[None][feat] AutoDeploy: Precompute the A log for mamba layers #9344

nvchenghaoz · 2025-11-21T00:16:07Z

The A log is a per-layer parameter and it is a constant during inference. So precompute the -exp(A_log) during the compile time to have a better perf.

Summary by CodeRabbit

New Features
- Added new transform capability to the auto-deploy configuration system for model optimization.
- Expands available graph transformation patterns during automated model deployment phases.
- Provides additional optimization flexibility in the deployment workflow for compatible model types.

_{✏️ Tip: You can customize this high-level summary in your review settings.}

Signed-off-by: Chenghao Zhang <[email protected]>

coderabbitai · 2025-11-21T00:20:08Z

📝 Walkthrough

Walkthrough

This PR adds a new Mamba/NemotronH model optimization that fuses the A_log parameter into A within Torch FX graphs. A new transform module is created and registered in the configuration to run during the post_load_fusion stage.

Changes

Cohort / File(s)	Summary
Configuration `tensorrt_llm/_torch/auto_deploy/config/default.yaml`	Added `fuse_mamba_a_log` transform entry assigned to the `post_load_fusion` stage.
Transform Implementation `tensorrt_llm/_torch/auto_deploy/transform/library/fuse_mamba_a_log.py`	New module introducing the `FuseMambaALog` transform class that scans Torch FX graphs for A_log parameter usage patterns and replaces them with a fused parameter `A_fused` computed as `-exp(A_log.float())`. Includes helper functions `_get_attr_by_name()` and `_set_attr_by_name()` for dotted-name attribute access and mutation.

Estimated code review effort

🎯 3 (Moderate) | ⏱️ ~20 minutes

Pattern matching logic: Verify correctness of bottom-up graph traversal and detection of A_log usage through casts and exp/neg operations.
Parameter fusion correctness: Ensure the fused parameter computation and non-trainable parameter creation work as expected.
Edge case handling: Review logic for existing A_fused parameters, missing attributes, and dead code elimination validity checks.
Graph rewriting: Confirm proper rewriting of graph references and elimination of dead nodes.

Pre-merge checks and finishing touches

❌ Failed checks (1 warning, 1 inconclusive)

Check name	Status	Explanation	Resolution
Docstring Coverage	⚠️ Warning	Docstring coverage is 0.00% which is insufficient. The required threshold is 80.00%.	You can run `@coderabbitai generate docstrings` to improve docstring coverage.
Description check	❓ Inconclusive	The PR description explains the rationale but lacks required sections like test coverage details and PR checklist confirmation as specified in the template.	Add test coverage information, confirm PR checklist items, and provide a more detailed description of the implementation approach and validation strategy.

> _Data excerpt_:
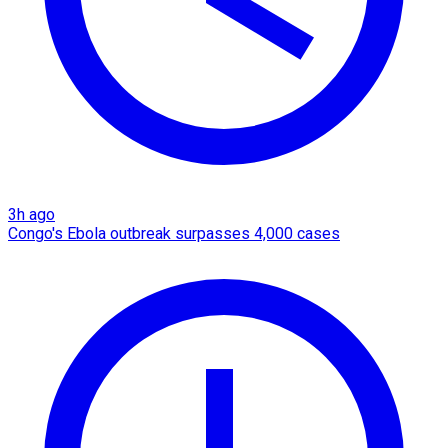
3h ago
Congo's Ebola outbreak surpasses 4,000 cases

> _Exercise requirements_:
a – Translate this sentence from the pull request thread into Spanish: "The A log is a per-layer parameter and it is a constant during inference."
b – Reproduce the stretch of the pull request thread from "Estimated code review" through "of dead nodes." word for word.

> _Your responses_:
a – El A log es un parámetro por capa y es una constante durante la inferencia.

b –
Estimated code review effort

🎯 3 (Moderate) | ⏱️ ~20 minutes

Pattern matching logic: Verify correctness of bottom-up graph traversal and detection of A_log usage through casts and exp/neg operations.
Parameter fusion correctness: Ensure the fused parameter computation and non-trainable parameter creation work as expected.
Edge case handling: Review logic for existing A_fused parameters, missing attributes, and dead code elimination validity checks.
Graph rewriting: Confirm proper rewriting of graph references and elimination of dead nodes.